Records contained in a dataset
- - -

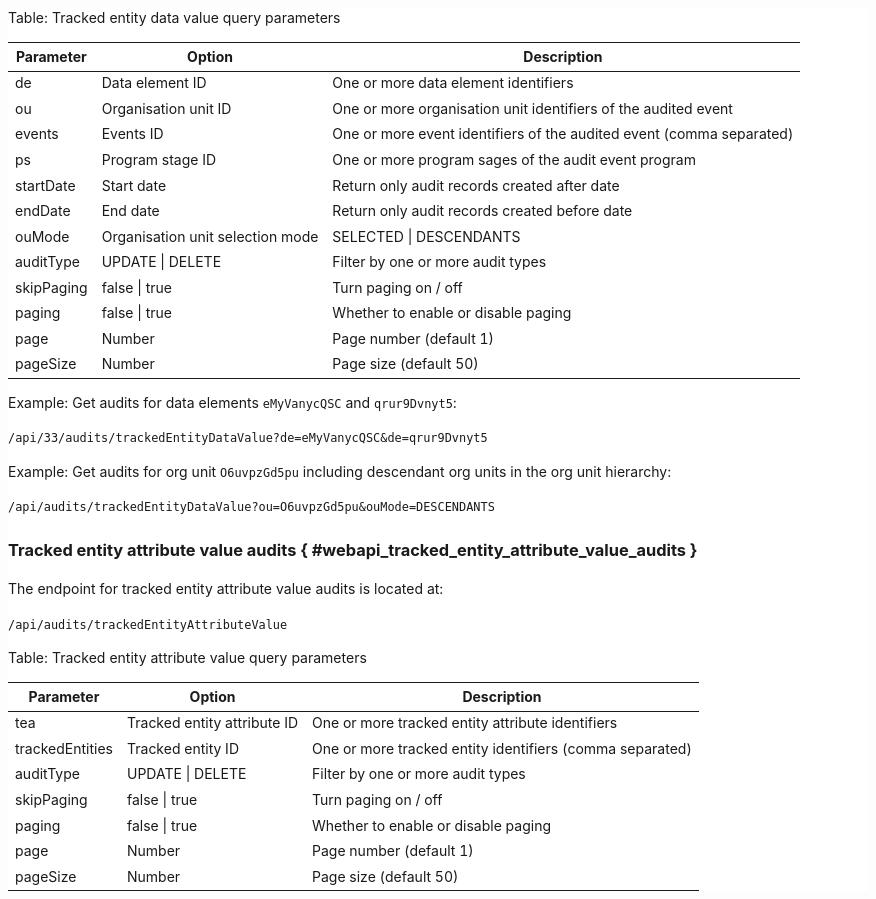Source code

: Table: Tracked entity data value query parameters

| Parameter | Option | Description |
|---|---|---|
| de | Data element ID | One or more data element identifiers |
| ou | Organisation unit ID | One or more organisation unit identifiers of the audited event |
| events | Events ID | One or more event identifiers of the audited event (comma separated) |
| ps | Program stage ID | One or more program sages of the audit event program |
| startDate | Start date | Return only audit records created after date |
| endDate | End date | Return only audit records created before date |
| ouMode | Organisation unit selection mode | SELECTED \| DESCENDANTS |
| auditType | UPDATE &#124; DELETE | Filter by one or more audit types |
| skipPaging | false &#124; true | Turn paging on / off |
| paging | false \| true | Whether to enable or disable paging |
| page | Number | Page number (default 1) |
| pageSize | Number | Page size (default 50) |

Example: Get audits for data elements `eMyVanycQSC` and `qrur9Dvnyt5`:

    /api/33/audits/trackedEntityDataValue?de=eMyVanycQSC&de=qrur9Dvnyt5

Example: Get audits for org unit `O6uvpzGd5pu` including descendant org units in the org unit hierarchy:

    /api/audits/trackedEntityDataValue?ou=O6uvpzGd5pu&ouMode=DESCENDANTS

### Tracked entity attribute value audits { #webapi_tracked_entity_attribute_value_audits }

The endpoint for tracked entity attribute value audits is located at:

```
/api/audits/trackedEntityAttributeValue
```

Table: Tracked entity attribute value query parameters

| Parameter | Option | Description |
|---|---|---|
| tea | Tracked entity attribute ID | One or more tracked entity attribute identifiers |
| trackedEntities | Tracked entity ID | One or more tracked entity identifiers (comma separated) |
| auditType | UPDATE &#124; DELETE | Filter by one or more audit types |
| skipPaging | false &#124; true | Turn paging on / off |
| paging | false \| true | Whether to enable or disable paging |
| page | Number | Page number (default 1) |
| pageSize | Number | Page size (default 50) |
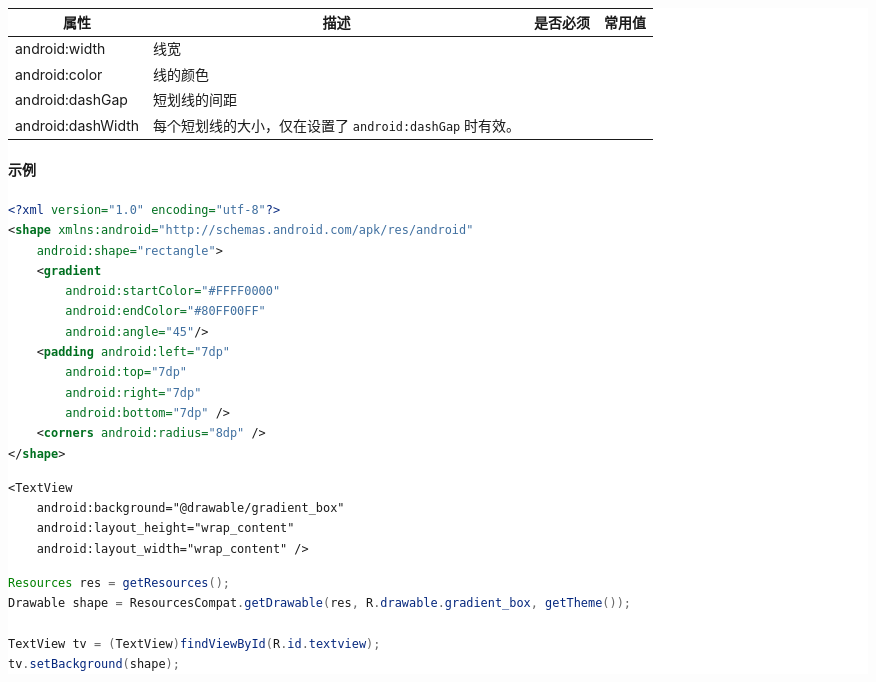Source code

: | 属性              | 描述                                                    | 是否必须 | 常用值 |
| ----------------- | ------------------------------------------------------- | -------- | ------ |
| android:width     | 线宽                                                    |          |        |
| android:color     | 线的颜色                                                |          |        |
| android:dashGap   | 短划线的间距                                            |          |        |
| android:dashWidth | 每个短划线的大小，仅在设置了 `android:dashGap` 时有效。 |          |        |

#### 示例

```xml
<?xml version="1.0" encoding="utf-8"?>
<shape xmlns:android="http://schemas.android.com/apk/res/android"
    android:shape="rectangle">
    <gradient
        android:startColor="#FFFF0000"
        android:endColor="#80FF00FF"
        android:angle="45"/>
    <padding android:left="7dp"
        android:top="7dp"
        android:right="7dp"
        android:bottom="7dp" />
    <corners android:radius="8dp" />
</shape>
```

```
<TextView
    android:background="@drawable/gradient_box"
    android:layout_height="wrap_content"
    android:layout_width="wrap_content" />
```

```java
Resources res = getResources();
Drawable shape = ResourcesCompat.getDrawable(res, R.drawable.gradient_box, getTheme());

TextView tv = (TextView)findViewById(R.id.textview);
tv.setBackground(shape);
```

- - -

▶ _Required work_
Filter the records above for the string "shape" and copy each matching line.

▶ _Task output_
<shape xmlns:android="http://schemas.android.com/apk/res/android"
    android:shape="rectangle">
</shape>
Drawable shape = ResourcesCompat.getDrawable(res, R.drawable.gradient_box, getTheme());
tv.setBackground(shape);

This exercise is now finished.